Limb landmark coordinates
##########

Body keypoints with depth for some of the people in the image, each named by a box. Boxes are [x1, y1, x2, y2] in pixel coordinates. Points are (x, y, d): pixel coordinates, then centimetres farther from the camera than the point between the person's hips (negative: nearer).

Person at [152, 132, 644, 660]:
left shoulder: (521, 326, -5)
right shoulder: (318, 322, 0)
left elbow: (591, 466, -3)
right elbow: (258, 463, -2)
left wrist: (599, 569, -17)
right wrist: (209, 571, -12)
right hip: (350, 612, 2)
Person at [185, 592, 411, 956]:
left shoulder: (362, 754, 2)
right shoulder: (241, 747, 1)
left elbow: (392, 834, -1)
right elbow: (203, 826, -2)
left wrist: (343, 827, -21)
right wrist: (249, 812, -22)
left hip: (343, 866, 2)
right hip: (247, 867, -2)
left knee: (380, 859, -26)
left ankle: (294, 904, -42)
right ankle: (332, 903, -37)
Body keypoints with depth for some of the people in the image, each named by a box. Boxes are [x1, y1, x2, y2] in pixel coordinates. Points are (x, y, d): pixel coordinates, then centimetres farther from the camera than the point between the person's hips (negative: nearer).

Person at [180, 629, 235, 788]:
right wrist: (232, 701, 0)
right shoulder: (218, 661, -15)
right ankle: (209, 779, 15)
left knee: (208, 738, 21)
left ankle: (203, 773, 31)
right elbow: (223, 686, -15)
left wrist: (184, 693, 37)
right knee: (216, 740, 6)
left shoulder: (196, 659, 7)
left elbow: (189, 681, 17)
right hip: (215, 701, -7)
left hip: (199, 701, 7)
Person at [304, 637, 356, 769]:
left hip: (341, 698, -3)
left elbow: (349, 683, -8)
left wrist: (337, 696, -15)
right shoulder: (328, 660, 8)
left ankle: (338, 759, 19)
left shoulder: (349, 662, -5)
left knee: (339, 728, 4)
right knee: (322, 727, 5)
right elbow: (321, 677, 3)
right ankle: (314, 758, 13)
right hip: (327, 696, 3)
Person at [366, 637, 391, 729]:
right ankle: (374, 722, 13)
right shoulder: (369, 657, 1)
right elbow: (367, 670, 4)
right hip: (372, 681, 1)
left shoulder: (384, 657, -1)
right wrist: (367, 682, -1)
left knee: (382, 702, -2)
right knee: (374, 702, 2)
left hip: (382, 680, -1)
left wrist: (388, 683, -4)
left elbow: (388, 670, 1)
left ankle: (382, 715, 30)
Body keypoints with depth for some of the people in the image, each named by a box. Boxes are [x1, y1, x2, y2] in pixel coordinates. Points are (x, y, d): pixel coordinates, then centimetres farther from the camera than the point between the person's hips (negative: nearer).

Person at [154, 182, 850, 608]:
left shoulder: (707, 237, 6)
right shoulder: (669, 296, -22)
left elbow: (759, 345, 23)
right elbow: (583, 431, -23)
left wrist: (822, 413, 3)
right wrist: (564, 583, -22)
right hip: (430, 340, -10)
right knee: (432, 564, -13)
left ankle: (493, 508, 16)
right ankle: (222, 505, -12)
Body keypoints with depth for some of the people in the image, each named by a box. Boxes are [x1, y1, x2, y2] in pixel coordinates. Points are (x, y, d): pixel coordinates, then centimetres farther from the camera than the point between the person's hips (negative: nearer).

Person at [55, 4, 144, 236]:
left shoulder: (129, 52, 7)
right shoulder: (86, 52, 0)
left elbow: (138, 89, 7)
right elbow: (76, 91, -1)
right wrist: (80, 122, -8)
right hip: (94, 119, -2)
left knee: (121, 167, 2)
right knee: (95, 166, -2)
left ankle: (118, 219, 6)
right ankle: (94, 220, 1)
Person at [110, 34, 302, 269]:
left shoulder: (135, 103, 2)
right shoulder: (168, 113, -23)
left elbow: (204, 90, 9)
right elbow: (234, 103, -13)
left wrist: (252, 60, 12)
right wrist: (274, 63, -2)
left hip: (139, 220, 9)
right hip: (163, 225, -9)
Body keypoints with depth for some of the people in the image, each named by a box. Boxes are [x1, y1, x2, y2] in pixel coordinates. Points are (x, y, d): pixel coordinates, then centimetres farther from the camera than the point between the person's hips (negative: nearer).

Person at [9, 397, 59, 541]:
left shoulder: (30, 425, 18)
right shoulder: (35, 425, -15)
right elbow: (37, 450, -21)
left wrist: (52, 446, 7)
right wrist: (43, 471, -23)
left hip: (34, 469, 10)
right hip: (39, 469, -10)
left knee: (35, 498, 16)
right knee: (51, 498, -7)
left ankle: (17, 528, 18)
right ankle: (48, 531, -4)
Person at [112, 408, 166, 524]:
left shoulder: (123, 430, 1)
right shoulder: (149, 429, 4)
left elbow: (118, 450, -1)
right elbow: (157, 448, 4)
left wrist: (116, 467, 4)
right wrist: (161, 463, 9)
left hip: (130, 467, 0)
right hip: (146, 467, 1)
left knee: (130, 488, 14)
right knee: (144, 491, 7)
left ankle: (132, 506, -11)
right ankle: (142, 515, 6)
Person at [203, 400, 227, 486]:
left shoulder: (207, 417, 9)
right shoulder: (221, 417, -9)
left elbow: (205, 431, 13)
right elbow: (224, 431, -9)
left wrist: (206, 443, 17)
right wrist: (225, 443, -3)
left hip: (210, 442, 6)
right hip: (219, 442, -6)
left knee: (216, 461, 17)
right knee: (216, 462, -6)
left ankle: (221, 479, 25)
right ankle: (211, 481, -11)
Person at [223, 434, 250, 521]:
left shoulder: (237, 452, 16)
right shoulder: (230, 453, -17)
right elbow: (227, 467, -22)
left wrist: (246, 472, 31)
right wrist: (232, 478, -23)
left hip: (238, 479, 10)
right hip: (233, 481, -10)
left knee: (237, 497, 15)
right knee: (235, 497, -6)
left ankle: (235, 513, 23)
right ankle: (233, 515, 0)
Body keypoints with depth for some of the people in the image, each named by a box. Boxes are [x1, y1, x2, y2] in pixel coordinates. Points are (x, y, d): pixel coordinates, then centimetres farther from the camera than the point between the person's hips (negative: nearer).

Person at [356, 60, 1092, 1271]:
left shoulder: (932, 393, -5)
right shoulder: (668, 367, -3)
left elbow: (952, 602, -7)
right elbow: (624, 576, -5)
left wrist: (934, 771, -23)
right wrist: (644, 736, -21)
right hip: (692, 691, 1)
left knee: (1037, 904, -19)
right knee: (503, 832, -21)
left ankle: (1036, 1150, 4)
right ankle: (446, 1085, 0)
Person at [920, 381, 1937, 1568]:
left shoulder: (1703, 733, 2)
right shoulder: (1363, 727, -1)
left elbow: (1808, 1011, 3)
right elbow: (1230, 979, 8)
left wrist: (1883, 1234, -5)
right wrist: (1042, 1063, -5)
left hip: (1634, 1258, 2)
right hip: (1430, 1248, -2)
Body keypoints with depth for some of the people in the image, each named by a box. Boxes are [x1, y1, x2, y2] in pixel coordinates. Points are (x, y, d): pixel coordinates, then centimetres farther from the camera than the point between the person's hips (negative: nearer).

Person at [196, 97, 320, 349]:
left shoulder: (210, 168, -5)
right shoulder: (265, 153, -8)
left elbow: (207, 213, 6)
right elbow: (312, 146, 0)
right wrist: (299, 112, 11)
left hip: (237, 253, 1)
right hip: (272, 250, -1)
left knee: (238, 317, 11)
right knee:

##########

Rescale the items from the first line up to and including the line with "right ankle: (332, 903, -37)". Rewrite each of those lines, requests included, multiplying every number in the keypoint answers (the x and y coordinates and the depth) by 1.45 and rounding to whole numbers, with halves rounded up.

*Problem solution*:
Body keypoints with depth for some of the people in the image, each named by a box. Boxes are [x1, y1, x2, y2] in pixel coordinates. Points are (x, y, d): pixel coordinates, then centimetres farther from the camera than the point between the person's hips (negative: nearer).

Person at [152, 132, 644, 660]:
left shoulder: (755, 473, -7)
right shoulder: (461, 467, 0)
left elbow: (857, 676, -4)
right elbow: (374, 671, -3)
left wrist: (869, 825, -25)
right wrist: (303, 828, -17)
right hip: (508, 887, 3)
Person at [185, 592, 411, 956]:
left shoulder: (525, 1093, 3)
right shoulder: (349, 1083, 1)
left elbow: (568, 1209, -1)
right elbow: (294, 1198, -3)
left wrist: (497, 1199, -30)
right wrist: (361, 1177, -32)
left hip: (497, 1256, 3)
right hip: (358, 1257, -3)
left knee: (551, 1246, -38)
left ankle: (426, 1311, -61)
right ankle: (481, 1309, -54)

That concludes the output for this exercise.